::: Dataset excerpts :::

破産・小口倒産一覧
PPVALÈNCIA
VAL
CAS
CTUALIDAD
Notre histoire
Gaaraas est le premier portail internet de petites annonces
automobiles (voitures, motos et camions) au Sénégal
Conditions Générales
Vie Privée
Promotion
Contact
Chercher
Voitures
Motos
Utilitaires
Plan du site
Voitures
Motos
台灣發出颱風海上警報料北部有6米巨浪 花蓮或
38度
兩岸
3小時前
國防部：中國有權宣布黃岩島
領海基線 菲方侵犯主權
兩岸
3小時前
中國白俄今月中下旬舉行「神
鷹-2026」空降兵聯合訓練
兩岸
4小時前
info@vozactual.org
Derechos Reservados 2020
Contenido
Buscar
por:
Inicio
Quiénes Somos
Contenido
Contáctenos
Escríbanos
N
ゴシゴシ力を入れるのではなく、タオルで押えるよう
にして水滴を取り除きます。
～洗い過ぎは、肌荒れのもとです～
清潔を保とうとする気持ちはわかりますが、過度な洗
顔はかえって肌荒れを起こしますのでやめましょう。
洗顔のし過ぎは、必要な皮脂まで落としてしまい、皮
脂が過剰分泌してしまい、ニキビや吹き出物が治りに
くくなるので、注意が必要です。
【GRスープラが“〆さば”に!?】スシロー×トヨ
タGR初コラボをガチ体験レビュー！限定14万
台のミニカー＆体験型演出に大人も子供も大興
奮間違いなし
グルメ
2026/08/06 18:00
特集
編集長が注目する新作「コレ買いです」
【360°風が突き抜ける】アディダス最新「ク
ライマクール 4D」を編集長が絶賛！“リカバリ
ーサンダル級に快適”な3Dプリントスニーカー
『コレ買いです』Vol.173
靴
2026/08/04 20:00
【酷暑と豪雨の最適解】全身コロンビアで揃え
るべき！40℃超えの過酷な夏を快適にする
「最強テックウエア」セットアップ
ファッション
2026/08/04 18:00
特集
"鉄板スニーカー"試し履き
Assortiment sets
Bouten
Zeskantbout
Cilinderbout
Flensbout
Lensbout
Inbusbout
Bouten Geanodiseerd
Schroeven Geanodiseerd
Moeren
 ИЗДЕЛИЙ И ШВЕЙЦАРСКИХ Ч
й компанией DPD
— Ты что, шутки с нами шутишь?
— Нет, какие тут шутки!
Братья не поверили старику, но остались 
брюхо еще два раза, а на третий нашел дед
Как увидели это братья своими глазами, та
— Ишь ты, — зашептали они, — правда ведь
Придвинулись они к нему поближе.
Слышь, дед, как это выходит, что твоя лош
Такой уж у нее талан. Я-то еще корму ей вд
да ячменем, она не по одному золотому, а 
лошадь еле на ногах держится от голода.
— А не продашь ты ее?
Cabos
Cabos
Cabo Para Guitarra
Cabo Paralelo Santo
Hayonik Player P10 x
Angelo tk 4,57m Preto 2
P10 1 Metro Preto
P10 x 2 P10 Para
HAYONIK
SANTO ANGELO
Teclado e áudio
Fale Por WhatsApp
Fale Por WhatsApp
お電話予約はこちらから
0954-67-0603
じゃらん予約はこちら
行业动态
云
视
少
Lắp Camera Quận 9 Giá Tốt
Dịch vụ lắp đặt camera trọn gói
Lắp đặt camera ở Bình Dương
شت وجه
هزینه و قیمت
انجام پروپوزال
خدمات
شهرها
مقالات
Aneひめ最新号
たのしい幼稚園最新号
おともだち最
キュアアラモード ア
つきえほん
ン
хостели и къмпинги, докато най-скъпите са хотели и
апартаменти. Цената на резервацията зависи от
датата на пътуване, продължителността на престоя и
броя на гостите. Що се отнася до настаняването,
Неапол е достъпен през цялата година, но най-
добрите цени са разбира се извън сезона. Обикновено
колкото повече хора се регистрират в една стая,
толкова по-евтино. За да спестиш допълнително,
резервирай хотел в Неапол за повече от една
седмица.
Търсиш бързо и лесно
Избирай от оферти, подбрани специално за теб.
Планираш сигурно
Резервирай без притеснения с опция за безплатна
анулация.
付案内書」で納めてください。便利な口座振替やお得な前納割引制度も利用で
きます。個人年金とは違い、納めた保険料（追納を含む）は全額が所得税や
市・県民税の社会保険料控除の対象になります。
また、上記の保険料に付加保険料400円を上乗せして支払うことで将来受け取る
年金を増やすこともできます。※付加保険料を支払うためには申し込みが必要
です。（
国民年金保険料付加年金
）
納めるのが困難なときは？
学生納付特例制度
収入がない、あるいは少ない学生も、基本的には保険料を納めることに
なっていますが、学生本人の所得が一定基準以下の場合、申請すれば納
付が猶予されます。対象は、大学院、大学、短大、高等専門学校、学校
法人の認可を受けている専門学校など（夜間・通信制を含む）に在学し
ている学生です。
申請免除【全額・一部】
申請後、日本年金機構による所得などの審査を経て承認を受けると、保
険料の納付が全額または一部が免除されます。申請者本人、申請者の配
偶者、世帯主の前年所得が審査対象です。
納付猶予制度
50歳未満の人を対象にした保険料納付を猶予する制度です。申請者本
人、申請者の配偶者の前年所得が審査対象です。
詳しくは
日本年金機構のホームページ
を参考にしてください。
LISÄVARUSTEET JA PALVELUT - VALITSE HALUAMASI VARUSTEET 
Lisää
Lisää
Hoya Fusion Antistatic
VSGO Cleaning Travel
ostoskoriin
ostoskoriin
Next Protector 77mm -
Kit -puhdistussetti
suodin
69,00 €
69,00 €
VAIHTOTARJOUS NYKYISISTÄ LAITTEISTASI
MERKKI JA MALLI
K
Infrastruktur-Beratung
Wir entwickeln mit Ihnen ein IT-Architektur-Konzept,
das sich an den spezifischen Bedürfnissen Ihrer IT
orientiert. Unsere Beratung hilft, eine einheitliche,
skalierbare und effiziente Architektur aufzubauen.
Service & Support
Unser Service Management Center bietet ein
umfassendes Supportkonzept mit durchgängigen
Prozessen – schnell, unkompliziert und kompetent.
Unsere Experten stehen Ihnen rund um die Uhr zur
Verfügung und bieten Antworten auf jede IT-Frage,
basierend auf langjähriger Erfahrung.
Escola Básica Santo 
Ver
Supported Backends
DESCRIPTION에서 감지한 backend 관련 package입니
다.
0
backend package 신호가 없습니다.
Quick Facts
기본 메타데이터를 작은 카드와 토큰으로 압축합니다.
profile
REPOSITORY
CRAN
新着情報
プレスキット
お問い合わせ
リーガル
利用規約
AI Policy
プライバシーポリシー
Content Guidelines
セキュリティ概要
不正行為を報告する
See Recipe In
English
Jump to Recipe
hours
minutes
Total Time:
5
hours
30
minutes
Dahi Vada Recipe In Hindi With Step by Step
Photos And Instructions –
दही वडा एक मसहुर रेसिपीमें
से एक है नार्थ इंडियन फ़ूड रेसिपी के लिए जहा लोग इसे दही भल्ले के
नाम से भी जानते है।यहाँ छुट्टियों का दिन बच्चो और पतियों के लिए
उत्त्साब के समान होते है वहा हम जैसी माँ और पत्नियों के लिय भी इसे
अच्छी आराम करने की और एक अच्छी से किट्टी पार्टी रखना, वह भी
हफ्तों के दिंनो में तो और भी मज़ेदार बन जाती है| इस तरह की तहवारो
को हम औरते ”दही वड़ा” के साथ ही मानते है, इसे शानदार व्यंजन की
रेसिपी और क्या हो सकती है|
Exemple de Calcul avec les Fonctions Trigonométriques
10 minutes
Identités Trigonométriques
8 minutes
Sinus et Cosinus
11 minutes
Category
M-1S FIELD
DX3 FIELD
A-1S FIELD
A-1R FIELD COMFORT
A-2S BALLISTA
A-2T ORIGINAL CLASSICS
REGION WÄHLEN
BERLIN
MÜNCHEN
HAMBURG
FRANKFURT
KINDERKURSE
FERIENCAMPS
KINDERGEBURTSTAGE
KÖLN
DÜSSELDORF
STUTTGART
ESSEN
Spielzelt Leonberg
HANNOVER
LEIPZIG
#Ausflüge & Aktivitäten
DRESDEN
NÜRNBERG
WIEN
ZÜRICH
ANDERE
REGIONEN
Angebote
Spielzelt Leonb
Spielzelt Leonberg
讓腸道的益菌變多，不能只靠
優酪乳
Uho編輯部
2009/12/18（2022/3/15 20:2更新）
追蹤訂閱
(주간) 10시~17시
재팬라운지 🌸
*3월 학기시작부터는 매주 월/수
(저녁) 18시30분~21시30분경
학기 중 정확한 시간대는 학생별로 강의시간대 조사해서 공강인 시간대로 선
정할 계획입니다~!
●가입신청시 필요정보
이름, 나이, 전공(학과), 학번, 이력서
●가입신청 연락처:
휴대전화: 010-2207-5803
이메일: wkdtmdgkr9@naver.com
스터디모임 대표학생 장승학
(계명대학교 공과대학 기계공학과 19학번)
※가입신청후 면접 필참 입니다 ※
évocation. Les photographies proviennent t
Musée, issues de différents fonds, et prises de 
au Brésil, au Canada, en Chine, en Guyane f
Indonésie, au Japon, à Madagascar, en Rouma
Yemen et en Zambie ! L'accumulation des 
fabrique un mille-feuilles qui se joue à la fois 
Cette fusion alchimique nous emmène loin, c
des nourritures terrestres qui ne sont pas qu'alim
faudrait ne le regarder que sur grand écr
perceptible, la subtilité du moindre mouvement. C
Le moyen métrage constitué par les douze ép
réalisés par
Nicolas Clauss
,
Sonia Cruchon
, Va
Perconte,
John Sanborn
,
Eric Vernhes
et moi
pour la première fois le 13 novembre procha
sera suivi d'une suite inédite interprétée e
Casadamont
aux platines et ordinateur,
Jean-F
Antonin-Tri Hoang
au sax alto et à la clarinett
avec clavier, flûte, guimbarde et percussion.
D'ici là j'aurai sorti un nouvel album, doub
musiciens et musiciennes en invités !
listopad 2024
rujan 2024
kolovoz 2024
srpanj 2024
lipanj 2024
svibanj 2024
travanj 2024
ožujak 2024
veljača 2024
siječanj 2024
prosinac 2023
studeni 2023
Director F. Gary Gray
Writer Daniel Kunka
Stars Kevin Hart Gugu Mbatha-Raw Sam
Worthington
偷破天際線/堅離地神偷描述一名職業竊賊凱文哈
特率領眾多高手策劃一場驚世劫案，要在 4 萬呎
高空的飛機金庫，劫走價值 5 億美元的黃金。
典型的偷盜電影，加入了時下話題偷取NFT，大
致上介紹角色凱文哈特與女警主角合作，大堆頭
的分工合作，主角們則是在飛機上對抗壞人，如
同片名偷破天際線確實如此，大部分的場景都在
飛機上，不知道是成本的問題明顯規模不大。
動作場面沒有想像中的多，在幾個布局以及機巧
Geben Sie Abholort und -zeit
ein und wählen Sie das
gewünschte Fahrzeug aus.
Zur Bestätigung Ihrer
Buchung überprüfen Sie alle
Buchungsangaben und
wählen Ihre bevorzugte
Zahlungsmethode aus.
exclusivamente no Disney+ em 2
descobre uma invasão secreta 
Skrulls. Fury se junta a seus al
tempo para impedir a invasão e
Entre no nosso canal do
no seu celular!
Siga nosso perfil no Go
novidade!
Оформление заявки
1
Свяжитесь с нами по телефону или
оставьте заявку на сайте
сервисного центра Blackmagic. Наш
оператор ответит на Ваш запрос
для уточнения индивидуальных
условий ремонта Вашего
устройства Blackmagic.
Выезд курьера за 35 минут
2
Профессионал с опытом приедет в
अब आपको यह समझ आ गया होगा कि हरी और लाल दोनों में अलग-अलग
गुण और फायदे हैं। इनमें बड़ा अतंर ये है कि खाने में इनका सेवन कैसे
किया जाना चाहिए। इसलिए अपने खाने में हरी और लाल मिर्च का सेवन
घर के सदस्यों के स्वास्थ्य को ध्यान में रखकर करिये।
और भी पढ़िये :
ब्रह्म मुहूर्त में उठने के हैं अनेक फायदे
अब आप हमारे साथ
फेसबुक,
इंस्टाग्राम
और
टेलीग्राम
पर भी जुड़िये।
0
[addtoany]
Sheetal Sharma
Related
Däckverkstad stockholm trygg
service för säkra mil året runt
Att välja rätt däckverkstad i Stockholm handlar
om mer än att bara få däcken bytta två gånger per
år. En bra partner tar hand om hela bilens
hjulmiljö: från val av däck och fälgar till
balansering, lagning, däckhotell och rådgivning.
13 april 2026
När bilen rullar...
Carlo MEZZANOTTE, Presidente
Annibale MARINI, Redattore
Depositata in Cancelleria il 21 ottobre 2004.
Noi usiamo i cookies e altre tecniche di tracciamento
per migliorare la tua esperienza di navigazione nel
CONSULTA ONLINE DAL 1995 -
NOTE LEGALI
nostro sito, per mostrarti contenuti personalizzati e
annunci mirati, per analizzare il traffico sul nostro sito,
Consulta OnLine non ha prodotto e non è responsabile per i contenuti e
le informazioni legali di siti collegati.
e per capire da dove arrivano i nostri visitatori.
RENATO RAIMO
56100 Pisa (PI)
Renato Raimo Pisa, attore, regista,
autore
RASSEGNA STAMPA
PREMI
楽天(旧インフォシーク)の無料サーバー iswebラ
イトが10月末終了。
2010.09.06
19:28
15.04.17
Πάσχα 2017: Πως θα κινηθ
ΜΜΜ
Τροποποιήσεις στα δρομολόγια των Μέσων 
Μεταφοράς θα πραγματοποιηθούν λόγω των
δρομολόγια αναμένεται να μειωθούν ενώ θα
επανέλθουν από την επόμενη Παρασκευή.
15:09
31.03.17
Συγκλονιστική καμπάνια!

:::

**Required work**:
Whenever a line of the records holds the string "шутки", pick it out and copy it.

**Expected answer**:
— Ты что, шутки с нами шутишь?
— Нет, какие тут шутки!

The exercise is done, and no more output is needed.